# Cold smoked chicken



## williamzanzinger (Jan 24, 2008)

I was wondering if anyone ever cold smoked chicken for further use in a recipe such as jumbalaya or other stews?


----------



## bbq bubba (Jan 24, 2008)

Can't cold smoke chicken ever......chicken need's to be hot smoked to get it out of the danger zone before those lil nasties can start growing!
And yes, smoked chicken is excellent in jambalaya!!


----------



## ds7662 (Jan 24, 2008)

Smoke a whole chicken. Pull all the meat and save for later use. It works great.


----------



## williamzanzinger (Jan 24, 2008)

Yes, i understand the danger zone, I was taking for granted you understood i meant well below 40 degrees at all times, thats a given. I know I can add the cooked meat,and the carcass makes a wonderful stock, that would be the natural inclination, i just wondered if anyone had cold smoked it and if there was a noticable difference like a less dry chicken. Thanks anyway.


----------



## cindynz (Sep 29, 2015)

How long do you cold smoke a whole chicken for. I always use ice in the bottom of my smoker to keep it cold but have only done breasts.


----------



## dirtsailor2003 (Sep 29, 2015)

cindynz said:


> How long do you cold smoke a whole chicken for. I always use ice in the bottom of my smoker to keep it cold but have only done breasts.

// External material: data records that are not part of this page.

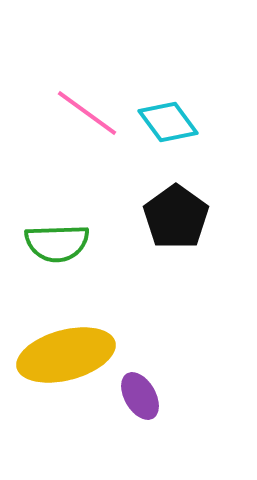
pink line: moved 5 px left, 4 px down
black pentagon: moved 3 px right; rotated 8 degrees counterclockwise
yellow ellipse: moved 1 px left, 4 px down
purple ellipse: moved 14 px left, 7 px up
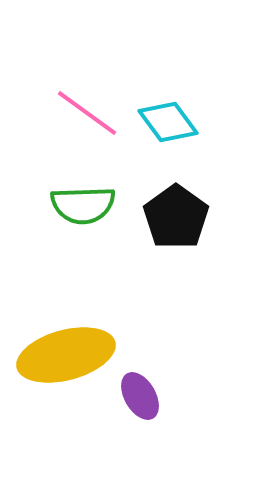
green semicircle: moved 26 px right, 38 px up
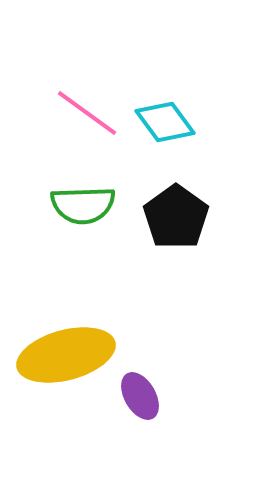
cyan diamond: moved 3 px left
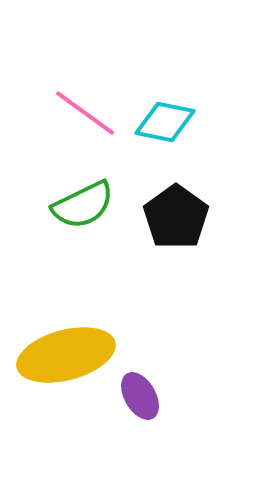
pink line: moved 2 px left
cyan diamond: rotated 42 degrees counterclockwise
green semicircle: rotated 24 degrees counterclockwise
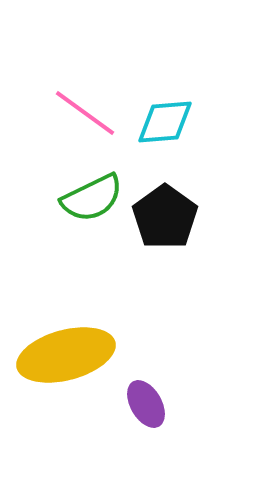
cyan diamond: rotated 16 degrees counterclockwise
green semicircle: moved 9 px right, 7 px up
black pentagon: moved 11 px left
purple ellipse: moved 6 px right, 8 px down
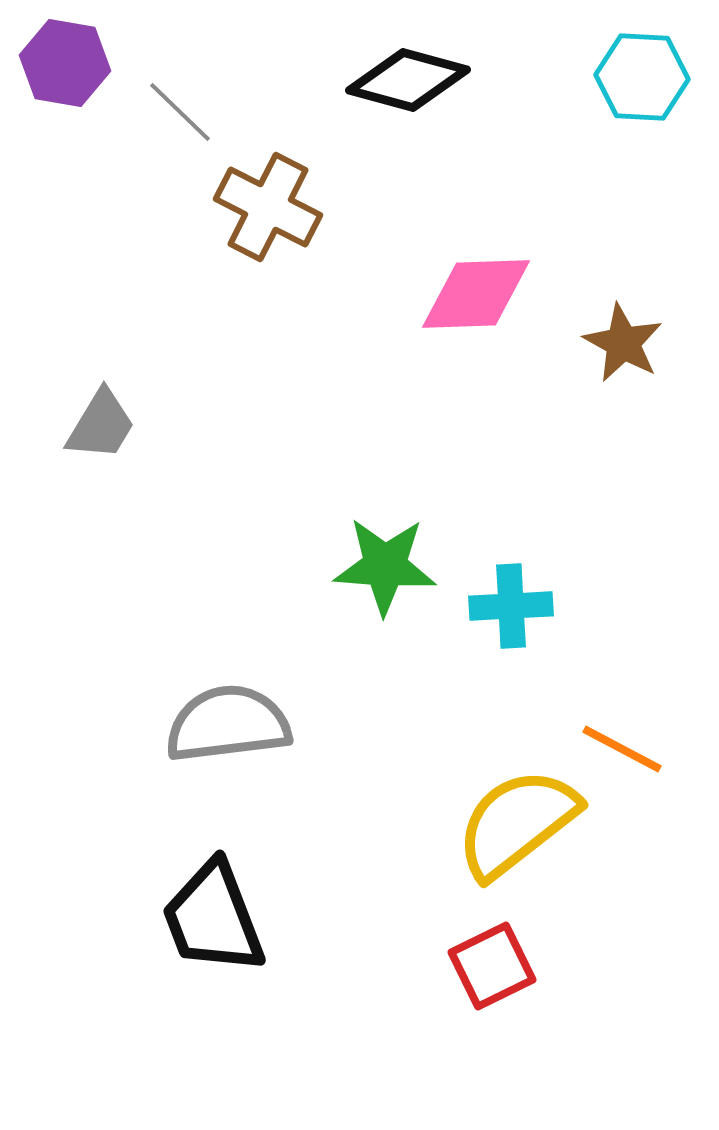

You probably wont get many posts on this since this thread was started 7 years ago.

For safeties sake I would not cold smoke a whole chicken or turkey, even if the smoker was below 40°f degrees. If you do cold smoke whole muscle meats (steak, pork chops, etc) be sure and thoroughly sanitize and clean everything that the meat is going to touch before and after your smoke.  I cold smoke pork chops, steaks, and tuna. The smoker is always below 40°f and the typical smoke time is around 2 hours.


----------



## wade (Sep 29, 2015)

cindynz said:


> How long do you cold smoke a whole chicken for. I always use ice in the bottom of my smoker to keep it cold but have only done breasts.


You certainly can cold smoke chicken breast so long as you cure it first. You could do this like a duck breast and cover it in a salt sugar dry brine for 48 hours before smoking or, preferably, also with Cure#1 or #2.


----------